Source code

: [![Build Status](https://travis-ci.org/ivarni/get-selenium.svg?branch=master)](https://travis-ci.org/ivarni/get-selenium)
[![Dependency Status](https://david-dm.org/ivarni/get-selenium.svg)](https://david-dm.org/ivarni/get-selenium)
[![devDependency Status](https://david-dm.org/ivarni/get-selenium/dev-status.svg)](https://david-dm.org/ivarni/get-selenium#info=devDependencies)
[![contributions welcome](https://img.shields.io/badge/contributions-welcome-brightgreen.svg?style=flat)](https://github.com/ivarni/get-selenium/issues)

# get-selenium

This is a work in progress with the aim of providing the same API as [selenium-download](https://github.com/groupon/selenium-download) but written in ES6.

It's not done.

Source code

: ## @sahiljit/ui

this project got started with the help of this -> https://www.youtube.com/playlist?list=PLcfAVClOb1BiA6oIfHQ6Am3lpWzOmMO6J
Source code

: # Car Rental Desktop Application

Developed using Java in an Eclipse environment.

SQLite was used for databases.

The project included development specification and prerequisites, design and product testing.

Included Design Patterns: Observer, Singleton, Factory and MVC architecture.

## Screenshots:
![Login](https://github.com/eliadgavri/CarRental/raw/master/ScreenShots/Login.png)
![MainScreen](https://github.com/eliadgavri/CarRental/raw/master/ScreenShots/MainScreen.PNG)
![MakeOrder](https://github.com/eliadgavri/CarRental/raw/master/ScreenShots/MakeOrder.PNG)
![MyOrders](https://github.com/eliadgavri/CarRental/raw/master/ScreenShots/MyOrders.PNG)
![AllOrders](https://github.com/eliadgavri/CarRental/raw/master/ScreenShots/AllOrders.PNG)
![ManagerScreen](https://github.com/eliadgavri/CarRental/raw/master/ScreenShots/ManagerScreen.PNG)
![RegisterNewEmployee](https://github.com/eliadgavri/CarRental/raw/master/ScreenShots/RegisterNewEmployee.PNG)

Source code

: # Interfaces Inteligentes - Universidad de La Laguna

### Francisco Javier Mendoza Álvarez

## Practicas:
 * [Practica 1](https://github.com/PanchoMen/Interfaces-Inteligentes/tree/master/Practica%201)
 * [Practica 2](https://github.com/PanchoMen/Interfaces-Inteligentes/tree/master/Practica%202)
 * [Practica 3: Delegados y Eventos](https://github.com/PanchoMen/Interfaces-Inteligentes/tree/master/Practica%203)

########################################

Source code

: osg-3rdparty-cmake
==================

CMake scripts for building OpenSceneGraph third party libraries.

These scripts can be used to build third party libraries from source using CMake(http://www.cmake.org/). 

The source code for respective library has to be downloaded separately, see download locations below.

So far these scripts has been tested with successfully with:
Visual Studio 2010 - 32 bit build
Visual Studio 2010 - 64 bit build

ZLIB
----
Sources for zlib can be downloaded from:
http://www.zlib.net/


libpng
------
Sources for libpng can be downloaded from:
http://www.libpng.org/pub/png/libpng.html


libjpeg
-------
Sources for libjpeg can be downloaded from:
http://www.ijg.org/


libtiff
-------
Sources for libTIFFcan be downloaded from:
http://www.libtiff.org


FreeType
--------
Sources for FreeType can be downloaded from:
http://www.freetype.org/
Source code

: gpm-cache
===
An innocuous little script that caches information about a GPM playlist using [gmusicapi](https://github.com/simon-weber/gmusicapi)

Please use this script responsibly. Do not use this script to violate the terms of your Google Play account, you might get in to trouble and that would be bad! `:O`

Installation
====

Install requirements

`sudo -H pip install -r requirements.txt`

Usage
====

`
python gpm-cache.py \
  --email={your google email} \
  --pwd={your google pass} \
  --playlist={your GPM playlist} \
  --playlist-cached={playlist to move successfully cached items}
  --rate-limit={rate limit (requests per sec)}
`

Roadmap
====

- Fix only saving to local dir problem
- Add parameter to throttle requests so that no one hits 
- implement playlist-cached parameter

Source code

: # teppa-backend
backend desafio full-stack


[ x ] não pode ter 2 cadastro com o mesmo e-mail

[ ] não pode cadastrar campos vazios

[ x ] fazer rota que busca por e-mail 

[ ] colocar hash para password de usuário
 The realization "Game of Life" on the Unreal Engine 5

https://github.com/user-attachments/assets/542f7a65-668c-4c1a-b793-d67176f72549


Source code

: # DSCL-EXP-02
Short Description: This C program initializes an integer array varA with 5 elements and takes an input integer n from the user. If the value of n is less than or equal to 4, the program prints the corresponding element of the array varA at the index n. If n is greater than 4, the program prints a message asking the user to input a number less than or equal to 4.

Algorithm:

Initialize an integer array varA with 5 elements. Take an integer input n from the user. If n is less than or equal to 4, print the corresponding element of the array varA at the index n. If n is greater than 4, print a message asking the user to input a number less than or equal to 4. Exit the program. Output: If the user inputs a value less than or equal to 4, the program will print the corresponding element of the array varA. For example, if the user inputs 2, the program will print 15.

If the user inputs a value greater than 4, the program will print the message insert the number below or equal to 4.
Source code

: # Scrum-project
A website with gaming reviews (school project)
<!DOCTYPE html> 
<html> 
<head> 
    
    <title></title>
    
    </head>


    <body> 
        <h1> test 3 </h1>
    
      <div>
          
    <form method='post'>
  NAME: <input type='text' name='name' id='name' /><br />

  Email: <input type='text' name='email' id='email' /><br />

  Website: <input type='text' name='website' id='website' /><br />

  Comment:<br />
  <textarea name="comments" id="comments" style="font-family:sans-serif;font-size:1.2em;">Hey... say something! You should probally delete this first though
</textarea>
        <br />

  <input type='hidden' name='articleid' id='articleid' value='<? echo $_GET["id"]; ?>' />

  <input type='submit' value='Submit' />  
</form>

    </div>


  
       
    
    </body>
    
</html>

########################################

DIRECTIONS » Using the listing above, copy exactly the line that contains "So far these", the line that contains "- Add parameter", and each line that falls between them.

ANSWER SPACE »
So far these scripts has been tested with successfully with:
Visual Studio 2010 - 32 bit build
Visual Studio 2010 - 64 bit build

ZLIB
----
Sources for zlib can be downloaded from:
http://www.zlib.net/


libpng
------
Sources for libpng can be downloaded from:
http://www.libpng.org/pub/png/libpng.html


libjpeg
-------
Sources for libjpeg can be downloaded from:
http://www.ijg.org/


libtiff
-------
Sources for libTIFFcan be downloaded from:
http://www.libtiff.org


FreeType
--------
Sources for FreeType can be downloaded from:
http://www.freetype.org/
Source code

: gpm-cache
===
An innocuous little script that caches information about a GPM playlist using [gmusicapi](https://github.com/simon-weber/gmusicapi)

Please use this script responsibly. Do not use this script to violate the terms of your Google Play account, you might get in to trouble and that would be bad! `:O`

Installation
====

Install requirements

`sudo -H pip install -r requirements.txt`

Usage
====

`
python gpm-cache.py \
  --email={your google email} \
  --pwd={your google pass} \
  --playlist={your GPM playlist} \
  --playlist-cached={playlist to move successfully cached items}
  --rate-limit={rate limit (requests per sec)}
`

Roadmap
====

- Fix only saving to local dir problem
- Add parameter to throttle requests so that no one hits 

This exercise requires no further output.